Start of Block

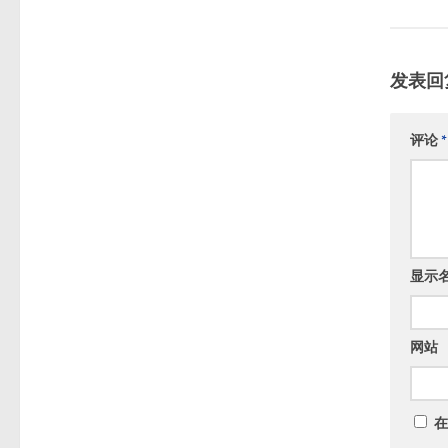
发表回
评论
*
显示
网站
在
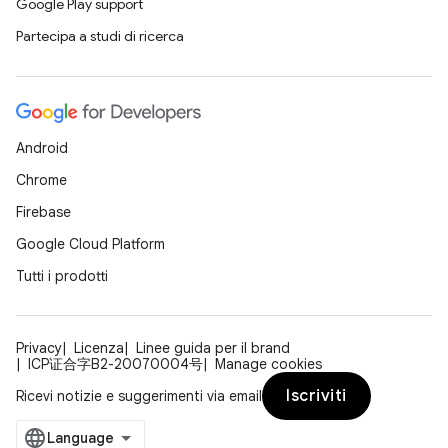
Google Play support
Partecipa a studi di ricerca
Android
Chrome
Firebase
Google Cloud Platform
Tutti i prodotti
Privacy
Licenza
Linee guida per il brand
ICP证合字B2-20070004号
Manage cookies
Iscriviti
Ricevi notizie e suggerimenti via email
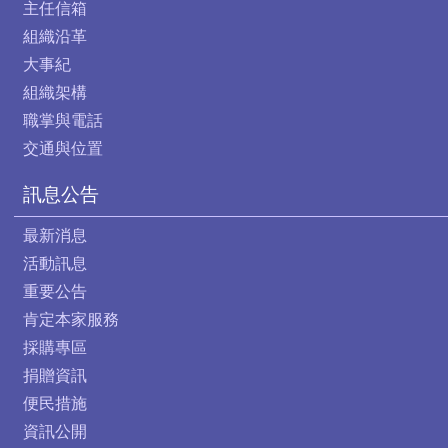
主任信箱
組織沿革
大事紀
組織架構
職掌與電話
交通與位置
訊息公告
最新消息
活動訊息
重要公告
肯定本家服務
採購專區
捐贈資訊
便民措施
資訊公開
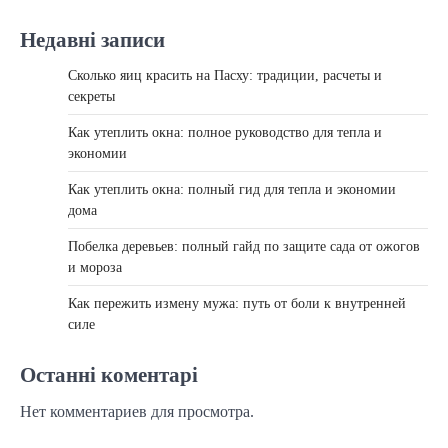
Недавні записи
Сколько яиц красить на Пасху: традиции, расчеты и
секреты
Как утеплить окна: полное руководство для тепла и
экономии
Как утеплить окна: полный гид для тепла и экономии
дома
Побелка деревьев: полный гайд по защите сада от ожогов
и мороза
Как пережить измену мужа: путь от боли к внутренней
силе
Останні коментарі
Нет комментариев для просмотра.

End of Block

### Exercise aim:
Wherever a line of the entries holds the string "тепла", copy that line.

### Written answer:
Как утеплить окна: полное руководство для тепла и
Как утеплить окна: полный гид для тепла и экономии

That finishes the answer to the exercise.